Stored data:
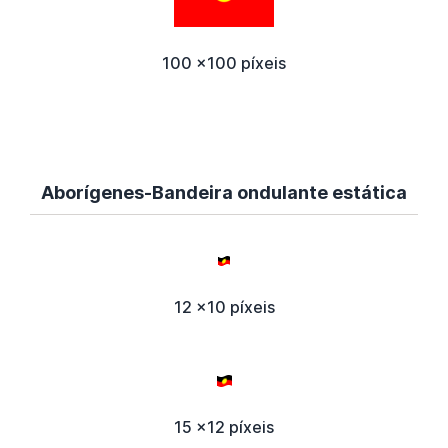
100 x100 píxeis
Aborígenes-Bandeira ondulante estática
12 x10 píxeis
15 x12 píxeis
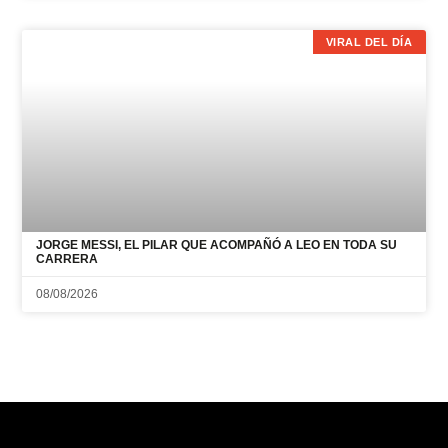
VIRAL DEL DÍA
JORGE MESSI, EL PILAR QUE ACOMPAÑÓ A LEO EN TODA SU
CARRERA
08/08/2026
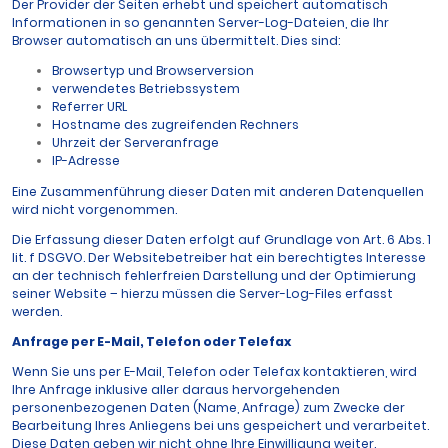
Der Provider der Seiten erhebt und speichert automatisch
Informationen in so genannten Server-Log-Dateien, die Ihr
Browser automatisch an uns übermittelt. Dies sind:
Browsertyp und Browserversion
verwendetes Betriebssystem
Referrer URL
Hostname des zugreifenden Rechners
Uhrzeit der Serveranfrage
IP-Adresse
Eine Zusammenführung dieser Daten mit anderen Datenquellen
wird nicht vorgenommen.
Die Erfassung dieser Daten erfolgt auf Grundlage von Art. 6 Abs. 1
lit. f DSGVO. Der Websitebetreiber hat ein berechtigtes Interesse
an der technisch fehlerfreien Darstellung und der Optimierung
seiner Website – hierzu müssen die Server-Log-Files erfasst
werden.
Anfrage per E-Mail, Telefon oder Telefax
Wenn Sie uns per E-Mail, Telefon oder Telefax kontaktieren, wird
Ihre Anfrage inklusive aller daraus hervorgehenden
personenbezogenen Daten (Name, Anfrage) zum Zwecke der
Bearbeitung Ihres Anliegens bei uns gespeichert und verarbeitet.
Diese Daten geben wir nicht ohne Ihre Einwilligung weiter.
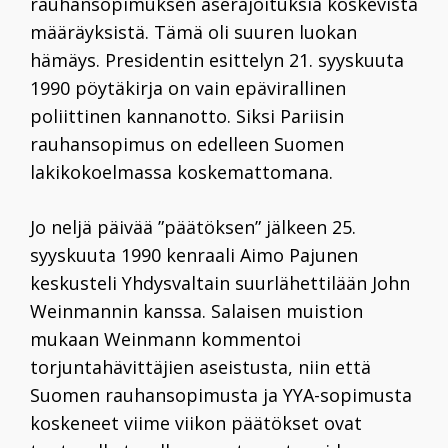
rauhansopimuksen aserajoituksia koskevista
määräyksistä. Tämä oli suuren luokan
hämäys. Presidentin esittelyn 21.
syyskuuta
1990 pöytäkirja on vain epävirallinen
poliittinen kannanotto. Siksi Pariisin
rauhansopimus on edelleen Suomen
lakikokoelmassa koskemattomana.
Jo neljä päivää ”päätöksen” jälkeen 25.
syyskuuta
1990 kenraali
Aimo Pajunen
keskusteli Yhdysvaltain suurlähettilään
John
Weinmannin
kanssa. Salaisen muistion
mukaan Weinmann kommentoi
torjuntahävittäjien aseistusta, niin että
Suomen rauhansopimusta ja YYA-sopimusta
koskeneet viime viikon päätökset ovat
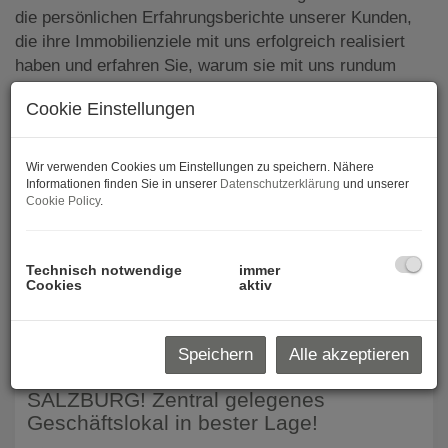
die persönlichen Erfahrungsberichte unserer Kunden,
die ihre Immobilienziele mit uns erfolgreich realisiert
haben und erfahren Sie, warum sie mit uns rundum
zufrieden sind.
Cookie Einstellungen
Wir verwenden Cookies um Einstellungen zu speichern. Nähere
REFERENZEN - OBJEKTE
Informationen finden Sie in unserer
Datenschutzerklärung
und unserer
Cookie Policy
.
Technisch notwendige
immer
Cookies
aktiv
1
2
3
4
5
Speichern
Alle akzeptieren
Erfolgreich vermietet
SALZBURG! Zentral gelegenes
Geschäftslokal in bester Lage!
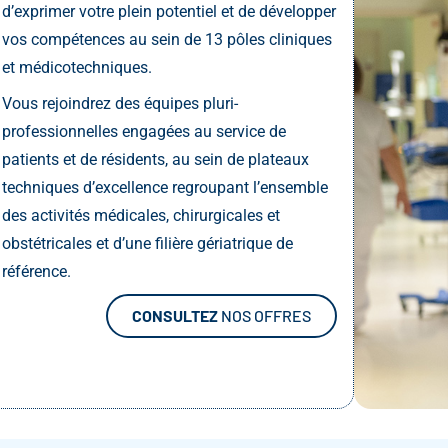
d’exprimer votre plein potentiel et de développer
vos compétences au sein de 13 pôles cliniques
et médicotechniques.
Vous rejoindrez des équipes pluri-
professionnelles engagées au service de
patients et de résidents, au sein de plateaux
techniques d’excellence regroupant l’ensemble
des activités médicales, chirurgicales et
obstétricales et d’une filière gériatrique de
référence.
CONSULTEZ
NOS OFFRES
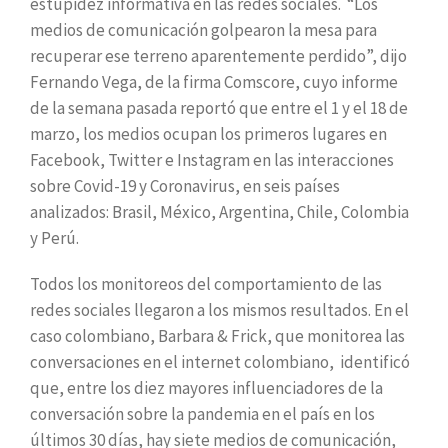
estupidez informativa en las redes sociales. “Los
medios de comunicación golpearon la mesa para
recuperar ese terreno aparentemente perdido”, dijo
Fernando Vega, de la firma Comscore, cuyo informe
de la semana pasada reportó que entre el 1 y el 18 de
marzo, los medios ocupan los primeros lugares en
Facebook, Twitter e Instagram en las interacciones
sobre Covid-19 y Coronavirus, en seis países
analizados: Brasil, México, Argentina, Chile, Colombia
y Perú.
Todos los monitoreos del comportamiento de las
redes sociales llegaron a los mismos resultados. En el
caso colombiano, Barbara & Frick, que monitorea las
conversaciones en el internet colombiano, identificó
que, entre los diez mayores influenciadores de la
conversación sobre la pandemia en el país en los
últimos 30 días, hay siete medios de comunicación,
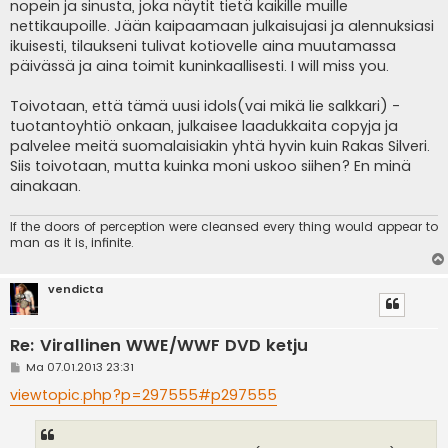
nopein ja sinusta, joka näytit tietä kaikille muille
nettikaupoille. Jään kaipaamaan julkaisujasi ja alennuksiasi
ikuisesti, tilaukseni tulivat kotiovelle aina muutamassa
päivässä ja aina toimit kuninkaallisesti. I will miss you.
Toivotaan, että tämä uusi idols(vai mikä lie salkkari) -
tuotantoyhtiö onkaan, julkaisee laadukkaita copyja ja
palvelee meitä suomalaisiakin yhtä hyvin kuin Rakas Silveri.
Siis toivotaan, mutta kuinka moni uskoo siihen? En minä
ainakaan.
If the doors of perception were cleansed every thing would appear to
man as it is, infinite.
vendicta
Re: Virallinen WWE/WWF DVD ketju
V
Ma 07.01.2013 23:31
i
e
viewtopic.php?p=297555#p297555
s
t
i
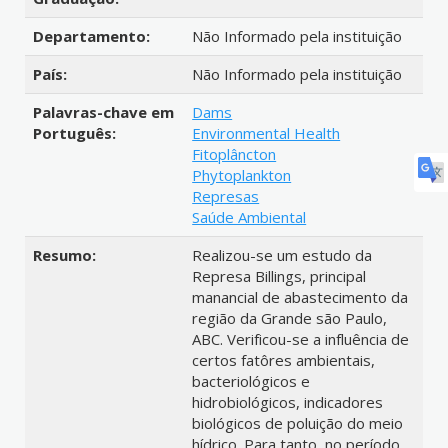
Departamento:
Não Informado pela instituição
País:
Não Informado pela instituição
Palavras-chave em
Dams
Português:
Environmental Health
Fitoplâncton
Phytoplankton
Represas
Saúde Ambiental
Resumo:
Realizou-se um estudo da
Represa Billings, principal
manancial de abastecimento da
região da Grande são Paulo,
ABC. Verificou-se a influência de
certos fatôres ambientais,
bacteriológicos e
hidrobiológicos, indicadores
biológicos de poluição do meio
hídrico. Para tanto, no período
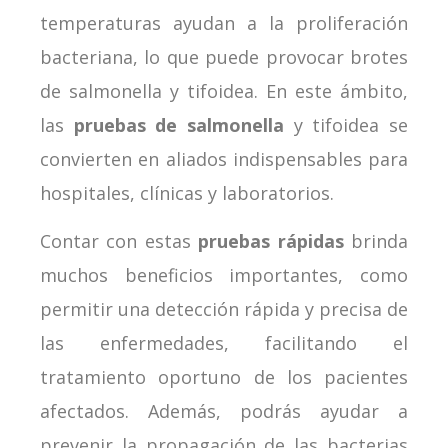
temperaturas ayudan a la proliferación
bacteriana, lo que puede provocar brotes
de salmonella y tifoidea. En este ámbito,
las
pruebas de salmonella
y tifoidea se
convierten en aliados indispensables para
hospitales, clínicas y laboratorios.
Contar con estas
pruebas rápidas
brinda
muchos beneficios importantes, como
permitir una detección rápida y precisa de
las enfermedades, facilitando el
tratamiento oportuno de los pacientes
afectados. Además, podrás ayudar a
prevenir la propagación de las bacterias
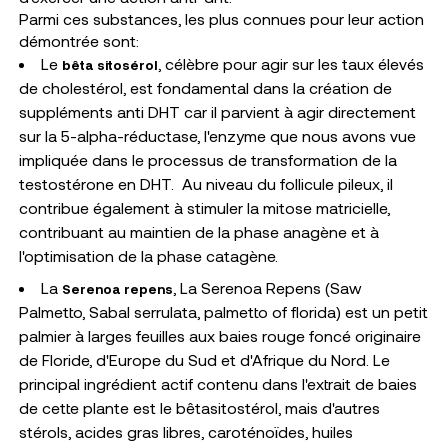
Parmi ces substances, les plus connues pour leur action
démontrée sont:
Le
, célèbre pour agir sur les taux élevés
bêta sitosérol
de cholestérol, est fondamental dans la création de
suppléments anti DHT car il parvient à agir directement
sur la 5-alpha-réductase, l'enzyme que nous avons vue
impliquée dans le processus de transformation de la
testostérone en DHT.
Au niveau du follicule pileux, il
contribue également à stimuler la mitose matricielle,
contribuant au maintien de la phase anagène et à
l'optimisation de la phase catagène.
La
, La Serenoa Repens (Saw
Serenoa repens
Palmetto, Sabal serrulata, palmetto of florida) est un petit
palmier à larges feuilles aux baies rouge foncé originaire
de Floride, d'Europe du Sud et d'Afrique du Nord. Le
principal ingrédient actif contenu dans l'extrait de baies
de cette plante est le bêtasitostérol, mais d'autres
stérols, acides gras libres, caroténoïdes, huiles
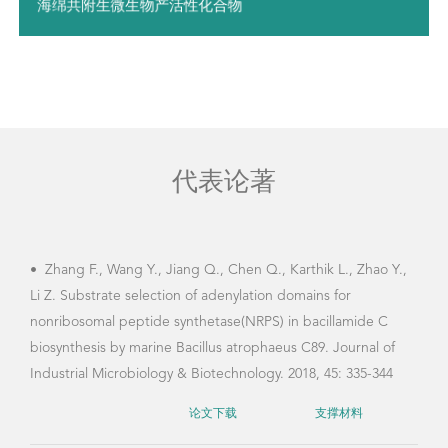
海绵共附生微生物产活性化合物
代表论著
•
Zhang F., Wang Y., Jiang Q., Chen Q., Karthik L., Zhao Y.,
•
冯
Li Z. Substrate selection of adenylation domains for
深海
nonribosomal peptide synthetase(NRPS) in bacillamide C
57（
biosynthesis by marine Bacillus atrophaeus C89. Journal of
Industrial Microbiology & Biotechnology. 2018, 45: 335-344
论文下载
支撑材料
•
张
国南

Aim of the task >> In the records shown above, how many lines include the word "medios"? Answer with the number only.

Your response >> 3